The following is an excerpt from Practiced Citizenship: Women, Gender, and the State in Modern France (January 2019) edited by Nimisha Barton and Richard S. Hopkins.
For over fifty years, scholars have grappled with the model of citizenship first forwarded by the British sociologist T. H. Marshall. According to his schema, the attainment of full citizenship in modern nation-states proceeded in three consecutive stages: from civil rights (i.e., the right to work and make contracts) to political rights (i.e., the right to vote) to social rights (i.e., the right to a certain minimum standard of living guaranteed by social legislation). The shortcomings of this model as it pertained to women seemed clear to feminist scholars early on. As the political theorist Carole Pateman demonstrated, the modern social contract undergirding nation-states was from the start premised on an implicit “sexual contract.” According to Pateman, the birth of modern democracy necessarily entailed the total political erasure of women. Indeed this is what many historians of the French Revolution have demonstrated and declared. That women in France did not gain suffrage until a century and a half after the Revolution would appear to confirm these readings.
Yet through the concept of “the social” historians since the 1990s have succeeded in reexamining and ultimately complicating both Marshall’s typology and early feminist readings of women’s total exclusion from the body politic and the national community. For this generation of scholars, “the social” denoted the nineteenth-century reimagining of the liberal republic’s engagement with the citizen through the social realm, a domain considered distinct from both political and economic spaces.
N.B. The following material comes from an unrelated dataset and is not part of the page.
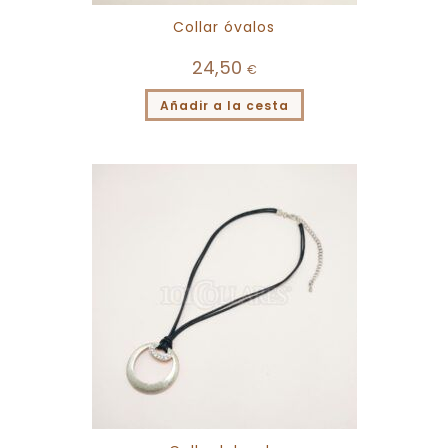
Collar óvalos
24,50
€
Añadir a la cesta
While scholarly accounts initially focused on the shifting (male) citizen’s relationship to the state as a political and economic subject, eventually they came to interrogate how the state’s newfound interest in the social invested women with great importance, in spite of their lack of formal political rights. As Denise Riley and Joshua Cole demonstrated in particular, the social domain was an object of inquiry and a site of objectification by state planners, social scientists, doctors, and others who were looking for pathologies in the working classes to explain their propensity to violence, revolt, and insurrection of all varieties. As Riley explains, their inquiries into the social led to an expanded interest in families, specifically “familial standards” of “health, education, hygiene, fertility, demography, chastity and fecundity.” Against the background of an alarming “crisis of depopulation” in late nineteenth-century France, families emerged as a seemingly depoliticized object of study, an essential building block of society that could rally many to its noble cause. And, as Riley put it, “the heart of the family [was] inexorably the woman.”
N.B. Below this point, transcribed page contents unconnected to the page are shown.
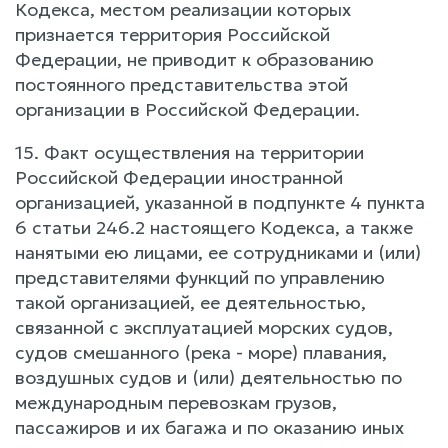
Кодекса, местом реализации которых
признается территория Российской
Федерации, не приводит к образованию
постоянного представительства этой
организации в Российской Федерации.
15. Факт осуществления на территории
Российской Федерации иностранной
организацией, указанной в подпункте 4 пункта
6 статьи 246.2 настоящего Кодекса, а также
нанятыми ею лицами, ее сотрудниками и (или)
представителями функций по управлению
такой организацией, ее деятельностью,
связанной с эксплуатацией морских судов,
судов смешанного (река - море) плавания,
воздушных судов и (или) деятельностью по
международным перевозкам грузов,
пассажиров и их багажа и по оказанию иных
In their pathbreaking book, Gender and the Politics of Social Reform, Elinor Accampo, Rachel Fuchs, and Mary Lynn Stewart used the rhetoric and actions of Third Republican statesmen in France to illustrate the centrality of women and families to that corner of the social realm in which the state was most interested in the late nineteenth and early twentieth centuries: namely, the health and welfare of the declining French population. In a frightening era of depopulation, these scholars argued, women became central to the national project of increasing the quality and quantity of the French population and thus integral to the crafting of the welfare state. Populationist and familialist fears crystallized in a bevy of maternalist and family-centered welfare laws intended to shore up families by protecting and providing for women. Throughout, the particular culture of republicanism in France rallied both men and women to the cult of republican motherhood, an indispensable construct of the French nation. In the end Accampo, Fuchs, and Stewart shed new light on the evolution of women’s citizenship, claiming that social rights rooted in republican notions of womanhood came early and fast for women in France even while political rights would continue to lag behind. The seeming inconsistency resulted from the “gendered thinking” of Third Republican statesmen who sought “not only to create a version of republican motherhood to serve the family and the state, but also to use women to tame working-class men.”
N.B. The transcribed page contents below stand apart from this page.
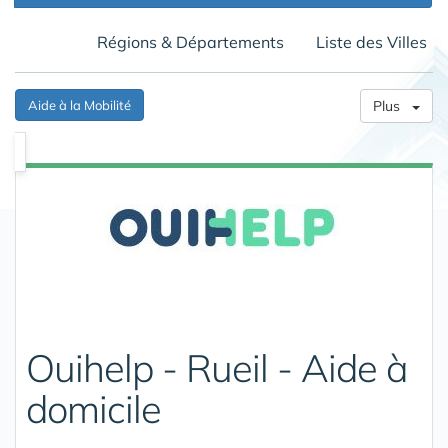
Régions & Départements
Liste des Villes
Aide à la Mobilité
Plus
Ouihelp - Rueil - Aide à
domicile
Gender and the Politics of Social Reform was pivotal in demonstrating women’s centrality to the social from the perspective of middle-class men, who sought to redefine womanhood, harness women’s reproductive capacities, and engage in nation-state building with an eye to women’s gendered service to the state. Building on that significant scholarly contribution, this volume seeks to tell the complicated story of how the newfound realm of the social—from the social legislation it produced to the very activist space it furnished—also provided a space for women to maneuver, exert power, and achieve their own ends. In order to demonstrate the significance of women’s deeds and words in the public realm, the volume engages with recent scholarship on social citizenship that tends to highlight how citizenship is lived, practiced, and deployed by historical subjects who nevertheless lack the formal status of citizenship. Through an emphasis on citizenship as practice, these essays demonstrate how gender normativity and the constraints placed on women as a result nevertheless created opportunities for a renegotiation of the social—and sexual—contract. In the process this volume offers a rereading and reinterpretation of well-trod historiographical terrain on women, gender, and citizenship in modern France. Most significant, however, the volume suggests how a return to the social may prove a fruitful avenue of inquiry to explore citizenship cultures and practices and how scholars might reconsider citizenship for marginalized groups through this creative new framework, as indeed many have already begun to do.